Lockton also respects the officials at the U.S. Department of Health and Human Services, the Internal Revenue Service and the U.S. Labor Department who have been implementing PPACA, Fensholt said.
"It’s clear that federal regulators are making a strong effort to listen to the employer community, to understand the concerns of employers, and to endeavor to balance the needs of employers with the needs of those individuals the PPACA was intended to benefit," Fensholt said.
But new requirements that have already taken effect, such as requirements that employers expand access to dependent coverage to children up to age 26, already are having a measurable effect on costs, Fensholt said.
A group health anti-discrimination rule that is supposed to be in effect could already have been forcing some employers, such as restaurant chains, to drop group health benefits altogether, because of the high cost of providing the same health benefits for large numbers of hourly employees as well corporate employees, Fensholt said.
The antidiscrimination rule has not yet had that effect mainly because agencies have not released the guidance employers need to try to implement it, Fensholt said.
Fensholt said Lockton believes new coverage requirements to take effect in 2014 will be quite expensive.
One rule would require employers to reduce coverage waiting periods for new employees to 90 days.

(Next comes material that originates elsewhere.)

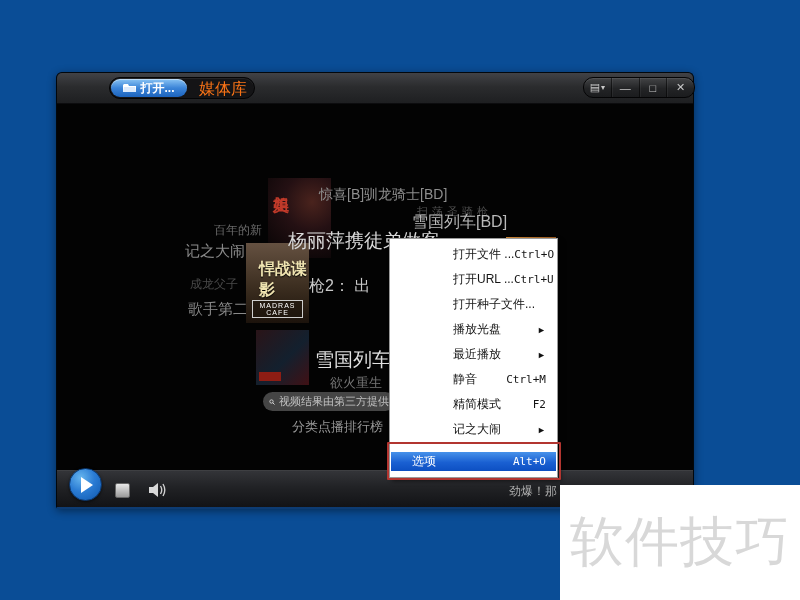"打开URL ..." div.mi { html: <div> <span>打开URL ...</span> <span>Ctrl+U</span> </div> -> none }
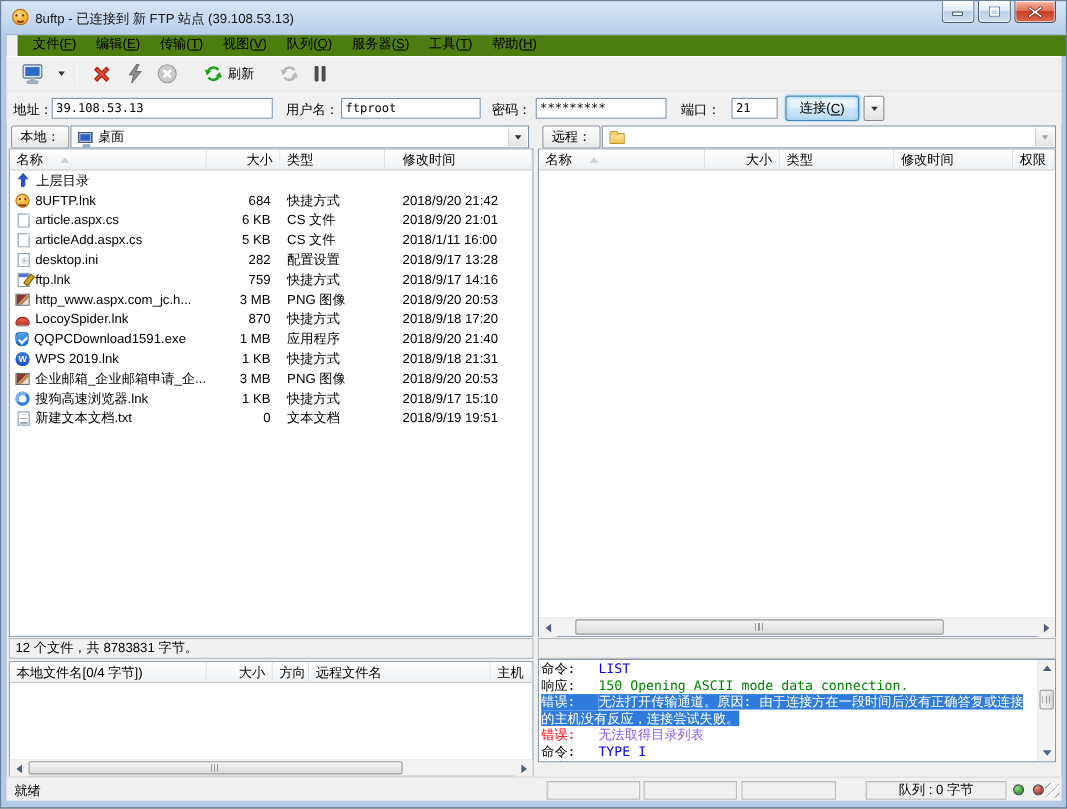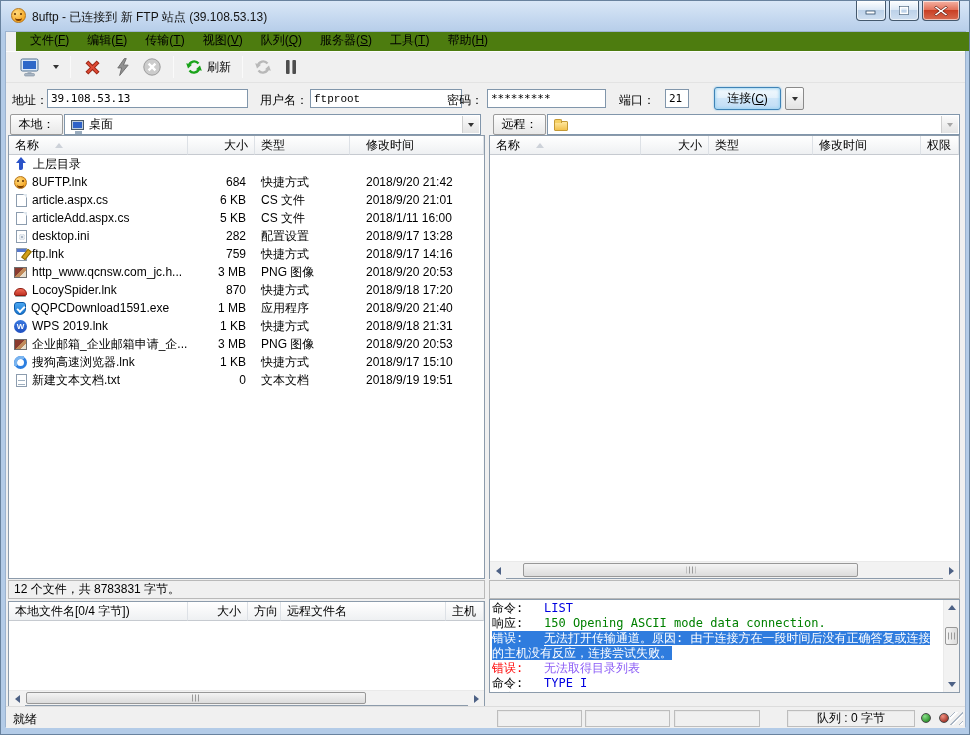"ftproot" input { font-family: Liberation Mono, monospace -> none; width: 152px -> 127px }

The rule could increase costs 4% for employers that now have a 6-month waiting period, and 25% for employers that now have a 12-month waiting period, Fensholt said.
PPACA excise taxes on health insurance, drugs and medical devices could add 2% to 3% to the cost of coverage in 2014, and plans already are paying a new $1-per-employee PPACA tax to fund medical treatment effectiveness research, Fensholt said.
Group health plans have been having to meet 50 separate notice requirements, and PPACA appears to be on track to add a total of about a dozen requirements, Fensholt said.
But Hall, owner of Cupcake Royale & Verite Coffee, Seattle, said she thinks the new PPACA MLR requirements -- which require insurers to spend at least 80% of small group revenue on health care or quality improvement efforts or else pay rebates -- have helped keep her group health rate increase low this year.
Hall, who employs 72 people, said she likes PPACA provisions that would require many large and midsize employers to provide benefits or else pay penalties.
"As a business owner who’s doing the right thing and offering health coverage to my workers, the real problem for me is that when other businesses my size (and bigger) don’t offer health care, I’m forced to subsidize their health care costs," Hall said. "The shifting of uncompensated health care costs to businesses that pay for health insurance costs my business hundreds of dollars per employee per year. How is that fair?"